P337 Therapeutic drug monitoring: standardization of Promonitor Quick IFX and Promonitor Quick ADL point of care tests with WHO International Standards for the quantification of infliximab and adalimumab in whole blood and serum

Ametzazurra, A.(1);Pascual, J.(1);Del Rio, L.(1);Urigoitia, A.(1);Nagore, D.(1);Ruiz-Argüello, M.B.(1);

(1)Progenika Biopharma - Grifols, Research and Development, Derio, Spain;

Background

Promonitor Quick IFX and Promonitor Quick ADL are rapid point of care lateral flow tests (LFT) based on a sandwich immunoassay for the quantification of infliximab (IFX) and adalimumab (ADL), respectively, in human whole blood (finger prick or venous) or serum. These tests are to be used as an aid in Therapeutic Drug Monitoring (TDM) of inflammatory bowel disease (IBD) and rheumatic patients under anti-TNFα therapy. The international standards (IS) developed by World Health Organization (WHO) for IFX and ADL allow harmonization and comparability among different assays. The aim of this study, was to show that Promonitor Quick IFX and Promonitor Quick ADL can measure either reference or biosimilar drugs, as well as to evaluate the agreement of Promonitor Quick IFX and Promonitor Quick ADL tests and the WHO IS.

Methods

Clinical and Laboratory Standards Institute EP10-A3 guidelines were followed to estimate the bias of Promonitor Quick assays when used to quantify IFX or ADL in samples containing the reference drugs, biosimilars or the WHO IS. Briefly, whole blood was spiked with four known concentrations of IFX or ADL, including current clinical decision levels. Ten replicates were measured of each level along two days.

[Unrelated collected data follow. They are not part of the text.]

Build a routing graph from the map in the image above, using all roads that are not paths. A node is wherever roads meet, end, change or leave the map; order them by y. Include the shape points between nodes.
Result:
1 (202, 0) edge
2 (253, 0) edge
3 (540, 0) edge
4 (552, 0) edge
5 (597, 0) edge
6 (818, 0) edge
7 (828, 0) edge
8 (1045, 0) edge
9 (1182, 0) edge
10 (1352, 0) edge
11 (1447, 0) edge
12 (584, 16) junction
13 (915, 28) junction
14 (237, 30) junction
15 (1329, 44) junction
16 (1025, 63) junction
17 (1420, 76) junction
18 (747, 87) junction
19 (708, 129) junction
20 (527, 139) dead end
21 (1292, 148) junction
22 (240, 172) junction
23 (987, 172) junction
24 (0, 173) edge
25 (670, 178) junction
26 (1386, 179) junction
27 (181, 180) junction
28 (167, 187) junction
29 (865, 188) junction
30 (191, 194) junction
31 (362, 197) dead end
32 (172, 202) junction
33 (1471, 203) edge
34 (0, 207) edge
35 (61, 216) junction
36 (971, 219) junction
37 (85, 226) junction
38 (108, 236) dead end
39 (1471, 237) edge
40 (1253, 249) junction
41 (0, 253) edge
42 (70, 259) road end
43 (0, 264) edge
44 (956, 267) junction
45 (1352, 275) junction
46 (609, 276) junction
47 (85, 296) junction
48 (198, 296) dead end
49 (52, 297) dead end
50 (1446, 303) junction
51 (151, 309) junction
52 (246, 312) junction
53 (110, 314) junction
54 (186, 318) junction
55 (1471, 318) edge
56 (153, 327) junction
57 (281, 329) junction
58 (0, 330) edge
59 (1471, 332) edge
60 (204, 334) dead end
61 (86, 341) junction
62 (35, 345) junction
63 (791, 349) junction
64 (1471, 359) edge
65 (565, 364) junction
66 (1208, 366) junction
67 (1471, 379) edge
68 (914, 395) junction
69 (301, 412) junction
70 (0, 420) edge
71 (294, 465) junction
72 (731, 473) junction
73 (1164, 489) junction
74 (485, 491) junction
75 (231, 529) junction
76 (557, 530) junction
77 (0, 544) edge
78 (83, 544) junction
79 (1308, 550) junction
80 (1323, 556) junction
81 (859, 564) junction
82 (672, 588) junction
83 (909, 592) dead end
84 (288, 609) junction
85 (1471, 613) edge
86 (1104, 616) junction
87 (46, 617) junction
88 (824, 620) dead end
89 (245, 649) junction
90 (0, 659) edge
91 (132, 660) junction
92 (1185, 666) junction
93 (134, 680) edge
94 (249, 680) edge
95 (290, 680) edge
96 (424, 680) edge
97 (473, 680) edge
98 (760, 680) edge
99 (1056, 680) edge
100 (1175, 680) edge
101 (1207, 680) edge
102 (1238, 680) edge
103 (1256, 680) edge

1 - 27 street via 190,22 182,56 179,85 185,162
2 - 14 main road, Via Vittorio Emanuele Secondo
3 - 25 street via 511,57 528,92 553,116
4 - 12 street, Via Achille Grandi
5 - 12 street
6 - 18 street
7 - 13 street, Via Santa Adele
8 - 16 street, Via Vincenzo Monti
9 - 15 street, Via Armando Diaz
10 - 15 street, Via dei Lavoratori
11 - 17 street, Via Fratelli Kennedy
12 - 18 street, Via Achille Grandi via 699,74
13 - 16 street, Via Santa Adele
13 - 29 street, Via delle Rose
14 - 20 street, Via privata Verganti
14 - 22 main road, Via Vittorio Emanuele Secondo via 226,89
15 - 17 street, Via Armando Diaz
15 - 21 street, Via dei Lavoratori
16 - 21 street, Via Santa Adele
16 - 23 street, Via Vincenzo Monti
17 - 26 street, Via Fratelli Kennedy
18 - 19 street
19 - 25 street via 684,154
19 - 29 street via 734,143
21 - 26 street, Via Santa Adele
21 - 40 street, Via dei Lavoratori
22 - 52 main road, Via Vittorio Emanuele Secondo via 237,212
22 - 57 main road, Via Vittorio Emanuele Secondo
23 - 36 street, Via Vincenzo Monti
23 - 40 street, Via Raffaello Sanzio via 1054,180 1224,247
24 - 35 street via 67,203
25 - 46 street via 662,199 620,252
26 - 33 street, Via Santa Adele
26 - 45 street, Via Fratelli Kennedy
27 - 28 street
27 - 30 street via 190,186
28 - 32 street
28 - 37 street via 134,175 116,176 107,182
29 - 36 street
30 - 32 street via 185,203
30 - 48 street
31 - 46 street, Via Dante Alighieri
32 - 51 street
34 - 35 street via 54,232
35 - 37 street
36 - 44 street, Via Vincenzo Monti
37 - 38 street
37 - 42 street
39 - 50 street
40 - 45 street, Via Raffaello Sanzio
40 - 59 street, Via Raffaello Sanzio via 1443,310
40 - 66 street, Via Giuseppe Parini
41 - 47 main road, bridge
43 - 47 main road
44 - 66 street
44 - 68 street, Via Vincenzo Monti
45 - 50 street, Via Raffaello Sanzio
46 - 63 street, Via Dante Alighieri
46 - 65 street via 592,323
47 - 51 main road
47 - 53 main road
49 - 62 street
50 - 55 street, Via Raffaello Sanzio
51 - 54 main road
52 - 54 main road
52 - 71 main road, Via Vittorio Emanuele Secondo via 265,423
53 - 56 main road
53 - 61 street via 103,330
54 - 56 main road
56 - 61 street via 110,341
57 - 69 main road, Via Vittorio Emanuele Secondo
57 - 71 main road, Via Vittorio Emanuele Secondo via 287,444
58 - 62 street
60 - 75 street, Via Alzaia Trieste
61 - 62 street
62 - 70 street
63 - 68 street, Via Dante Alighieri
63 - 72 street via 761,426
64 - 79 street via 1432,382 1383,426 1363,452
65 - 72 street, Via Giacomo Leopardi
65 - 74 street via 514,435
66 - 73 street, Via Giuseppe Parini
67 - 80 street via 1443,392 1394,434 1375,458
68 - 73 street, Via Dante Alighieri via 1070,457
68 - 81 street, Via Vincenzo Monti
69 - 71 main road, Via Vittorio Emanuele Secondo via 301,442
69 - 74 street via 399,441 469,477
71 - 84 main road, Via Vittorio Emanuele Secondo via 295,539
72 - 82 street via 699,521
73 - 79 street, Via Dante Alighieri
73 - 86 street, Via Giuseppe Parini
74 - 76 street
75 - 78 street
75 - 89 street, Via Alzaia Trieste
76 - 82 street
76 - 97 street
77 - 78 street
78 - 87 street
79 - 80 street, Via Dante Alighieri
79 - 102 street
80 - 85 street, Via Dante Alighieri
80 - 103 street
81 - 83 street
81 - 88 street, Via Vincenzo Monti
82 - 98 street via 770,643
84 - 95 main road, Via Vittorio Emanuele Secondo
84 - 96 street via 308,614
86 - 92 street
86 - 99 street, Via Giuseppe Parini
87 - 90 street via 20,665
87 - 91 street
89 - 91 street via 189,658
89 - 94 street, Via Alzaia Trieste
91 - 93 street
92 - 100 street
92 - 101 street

Promonitor Quick IFX was evaluated using the reference drug, SB2 and CT-P13 biosimilars, and the WHO IS (NIBSC 16/170).

Promonitor Quick ADL was evaluated using the reference drug, ABP501 and SB5 biosimilars, and the WHO IS (NIBSC 17/236).

Results

Results were obtained in combination with the automated portable reader PQreader.

Bias was estimated by comparing the observed concentration of drug spiked whole blood samples. Each biosimilar was compared to the reference at the different drug levels tested. Results showed that Promonitor Quick IFX (Table 1) and Promonitor Quick ADL (Table 2) are able to measure equivalently any molecule.

The accuracy or closeness of the agreement between the result provided by Promonitor Quick IFX and Promonitor Quick ADL and the true value of the measurand was assessed by measuring the IS developed by the WHO (Tables 1 & 2).


Similar results were obtained when serum matrix was used.

Conclusion


Promonitor Quick IFX and Promonitor Quick ADL allow monitoring of patients treated with IFX and ADL, respectively, with just a finger prick sample. Both tests can quantify reference and biosimilar drugs with equivalent results. Moreover, comparable results were obtained with the WHO IS, and thus, demonstrate that Promonitor Quick tests are suited to accurately determine drug levels at the clinical decision points in both whole blood and serum, proving to be an effective and valuable tool in TDM and immediate decision making in the doctor office or hospitals.